The SMITOM du Santerre (an inter-municipal waste authority covering ~115,000 inhabitants in the eastern Somme, France) launched a hen-distribution programme in 2014 — branded "Pouleetic," with an online "adopt-a-hen" sign-up site styled as a parody of a dating website. It was set up under an ADEME-backed waste-prevention programme (2011–2016) and, after the prevention plan ended, continued on the authority's own funds.
The operation was scaled up rapidly year by year:
- 2014: ~300 hens across 8 pilot communes
- 2015: ~1,900 hens across 65 communes
- 2016: ~3,500 hens across 119 communes (a record)
- 2017: ~2,100 hens across 47 communes
Hens were given out free, in pairs; no cockerels (to avoid noise nuisance for neighbours); recipients signed an adoption contract, received a guide, and were subject to courtesy visits and follow-up. Coops and operation were co-funded by the SMITOM and member communautés de communes.
- ~8,000 hens distributed in total since 2014.
- The operator estimated a diversion potential of ~1,200 tonnes per year from the full installed base.
- Over its 2011–2016 ADEME prevention programme, the SMITOM cut its residual household waste by 15% — against a 7% target — with the hen scheme among its flagship actions (alongside school composting and home-composting distribution). The authority then set a new target of −20%.

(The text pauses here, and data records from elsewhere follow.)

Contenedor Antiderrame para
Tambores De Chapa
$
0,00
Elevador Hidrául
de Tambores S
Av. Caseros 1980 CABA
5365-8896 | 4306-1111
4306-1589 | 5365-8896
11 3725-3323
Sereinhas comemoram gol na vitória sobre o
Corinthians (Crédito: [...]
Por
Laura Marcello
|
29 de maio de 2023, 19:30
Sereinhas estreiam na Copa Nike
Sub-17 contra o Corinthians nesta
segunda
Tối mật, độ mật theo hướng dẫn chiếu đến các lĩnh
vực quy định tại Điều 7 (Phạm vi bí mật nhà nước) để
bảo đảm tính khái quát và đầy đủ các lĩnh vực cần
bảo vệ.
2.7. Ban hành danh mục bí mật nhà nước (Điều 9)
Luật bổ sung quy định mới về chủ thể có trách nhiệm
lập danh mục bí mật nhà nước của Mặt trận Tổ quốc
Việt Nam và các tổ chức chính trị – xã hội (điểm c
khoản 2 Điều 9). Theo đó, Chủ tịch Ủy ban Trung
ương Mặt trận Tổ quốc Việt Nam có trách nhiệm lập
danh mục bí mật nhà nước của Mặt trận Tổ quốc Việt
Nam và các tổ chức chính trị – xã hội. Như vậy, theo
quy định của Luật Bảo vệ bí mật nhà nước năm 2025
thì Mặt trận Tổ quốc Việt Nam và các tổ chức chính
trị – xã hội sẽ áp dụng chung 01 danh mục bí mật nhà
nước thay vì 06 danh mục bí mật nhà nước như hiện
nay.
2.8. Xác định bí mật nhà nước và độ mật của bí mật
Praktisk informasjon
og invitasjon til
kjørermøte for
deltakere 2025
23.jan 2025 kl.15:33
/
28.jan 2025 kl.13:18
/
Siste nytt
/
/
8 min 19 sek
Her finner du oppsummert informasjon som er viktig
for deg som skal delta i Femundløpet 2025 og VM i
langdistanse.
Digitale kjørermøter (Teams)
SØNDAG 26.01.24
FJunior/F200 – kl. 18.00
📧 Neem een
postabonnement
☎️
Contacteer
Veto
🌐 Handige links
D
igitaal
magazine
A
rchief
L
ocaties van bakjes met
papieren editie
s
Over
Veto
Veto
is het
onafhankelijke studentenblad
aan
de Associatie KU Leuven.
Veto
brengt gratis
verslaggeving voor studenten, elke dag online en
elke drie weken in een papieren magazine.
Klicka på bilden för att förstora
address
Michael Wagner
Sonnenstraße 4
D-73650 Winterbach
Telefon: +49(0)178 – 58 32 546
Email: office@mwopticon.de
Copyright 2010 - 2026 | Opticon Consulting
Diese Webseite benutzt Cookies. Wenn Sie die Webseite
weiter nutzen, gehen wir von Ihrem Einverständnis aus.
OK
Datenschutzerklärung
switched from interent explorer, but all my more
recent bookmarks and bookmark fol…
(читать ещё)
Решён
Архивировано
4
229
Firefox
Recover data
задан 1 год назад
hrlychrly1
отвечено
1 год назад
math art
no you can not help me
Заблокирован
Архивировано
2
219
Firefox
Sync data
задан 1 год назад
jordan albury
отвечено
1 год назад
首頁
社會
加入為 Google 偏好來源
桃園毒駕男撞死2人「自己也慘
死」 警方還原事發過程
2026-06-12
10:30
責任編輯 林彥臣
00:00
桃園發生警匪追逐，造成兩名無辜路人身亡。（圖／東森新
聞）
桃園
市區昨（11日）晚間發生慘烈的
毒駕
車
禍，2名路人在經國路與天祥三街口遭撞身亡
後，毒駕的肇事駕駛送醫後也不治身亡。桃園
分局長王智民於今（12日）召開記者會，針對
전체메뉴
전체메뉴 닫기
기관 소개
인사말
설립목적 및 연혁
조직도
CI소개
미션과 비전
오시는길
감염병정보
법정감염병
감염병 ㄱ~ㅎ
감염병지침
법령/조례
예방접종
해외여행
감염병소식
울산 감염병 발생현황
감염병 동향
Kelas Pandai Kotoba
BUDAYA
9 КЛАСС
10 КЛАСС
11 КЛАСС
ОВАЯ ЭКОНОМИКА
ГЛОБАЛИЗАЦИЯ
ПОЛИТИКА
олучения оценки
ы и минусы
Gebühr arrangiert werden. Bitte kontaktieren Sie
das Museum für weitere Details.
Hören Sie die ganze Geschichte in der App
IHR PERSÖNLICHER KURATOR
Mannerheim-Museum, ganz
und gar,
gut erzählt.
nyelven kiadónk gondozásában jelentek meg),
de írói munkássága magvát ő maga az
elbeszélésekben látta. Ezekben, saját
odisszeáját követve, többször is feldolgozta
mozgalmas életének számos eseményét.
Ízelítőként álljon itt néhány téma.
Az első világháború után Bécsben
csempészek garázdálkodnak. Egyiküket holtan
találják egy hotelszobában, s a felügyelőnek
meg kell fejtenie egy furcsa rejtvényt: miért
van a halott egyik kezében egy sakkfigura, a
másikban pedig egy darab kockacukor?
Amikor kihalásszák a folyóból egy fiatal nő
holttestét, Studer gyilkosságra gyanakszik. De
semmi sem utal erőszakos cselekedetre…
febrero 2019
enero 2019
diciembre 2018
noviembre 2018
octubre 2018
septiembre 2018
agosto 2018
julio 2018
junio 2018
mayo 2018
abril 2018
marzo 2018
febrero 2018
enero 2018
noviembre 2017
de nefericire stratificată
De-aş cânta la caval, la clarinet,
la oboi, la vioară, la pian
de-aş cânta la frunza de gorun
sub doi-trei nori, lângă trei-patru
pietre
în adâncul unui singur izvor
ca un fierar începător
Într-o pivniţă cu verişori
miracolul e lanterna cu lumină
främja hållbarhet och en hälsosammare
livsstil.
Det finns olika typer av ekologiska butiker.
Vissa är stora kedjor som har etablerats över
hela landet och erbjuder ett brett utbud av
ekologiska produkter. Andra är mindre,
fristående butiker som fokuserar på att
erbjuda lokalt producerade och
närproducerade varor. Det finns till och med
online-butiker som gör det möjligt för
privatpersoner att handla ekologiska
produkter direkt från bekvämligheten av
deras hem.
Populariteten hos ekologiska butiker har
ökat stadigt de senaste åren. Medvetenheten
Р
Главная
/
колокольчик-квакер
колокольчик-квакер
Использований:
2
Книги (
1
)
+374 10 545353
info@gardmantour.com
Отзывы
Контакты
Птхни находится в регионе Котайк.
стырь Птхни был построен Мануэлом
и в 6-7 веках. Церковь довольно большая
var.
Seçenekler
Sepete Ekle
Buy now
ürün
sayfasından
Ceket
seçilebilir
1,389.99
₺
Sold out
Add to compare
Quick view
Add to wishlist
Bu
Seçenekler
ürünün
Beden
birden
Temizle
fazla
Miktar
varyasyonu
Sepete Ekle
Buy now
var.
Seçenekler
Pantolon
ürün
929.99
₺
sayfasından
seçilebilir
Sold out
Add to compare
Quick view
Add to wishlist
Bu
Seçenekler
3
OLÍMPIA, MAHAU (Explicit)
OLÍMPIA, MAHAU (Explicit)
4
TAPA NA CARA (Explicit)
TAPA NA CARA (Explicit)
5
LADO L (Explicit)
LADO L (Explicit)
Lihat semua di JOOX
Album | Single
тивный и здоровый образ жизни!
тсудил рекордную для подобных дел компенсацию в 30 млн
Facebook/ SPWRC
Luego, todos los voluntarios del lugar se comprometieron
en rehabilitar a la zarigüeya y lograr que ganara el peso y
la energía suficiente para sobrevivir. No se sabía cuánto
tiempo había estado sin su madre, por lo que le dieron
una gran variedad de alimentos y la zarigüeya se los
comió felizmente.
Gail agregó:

- Rapid year-on-year scale-up is feasible. The SMITOM went from 8 communes to over 100 in three years — useful as a template for an authority that wants to move fast after a successful pilot.
- A memorable brand helps. The "Pouleetic" dating-site parody gave the programme strong media pick-up and an easy online sign-up funnel.
- The 15% headline reduction is a programme-wide figure, not the hens alone. Hens were one of several flagship actions; the honest read is that hen distribution contributed to, but did not solely cause, the 15%.
- No cockerels. Restricting to hens is a simple, standard rule that pre-empts neighbour noise complaints.
- The ~1,200 t/year is an operator capacity estimate (8,000 hens × ~150 kg), not an audited diverted tonnage — plan with measured figures where possible.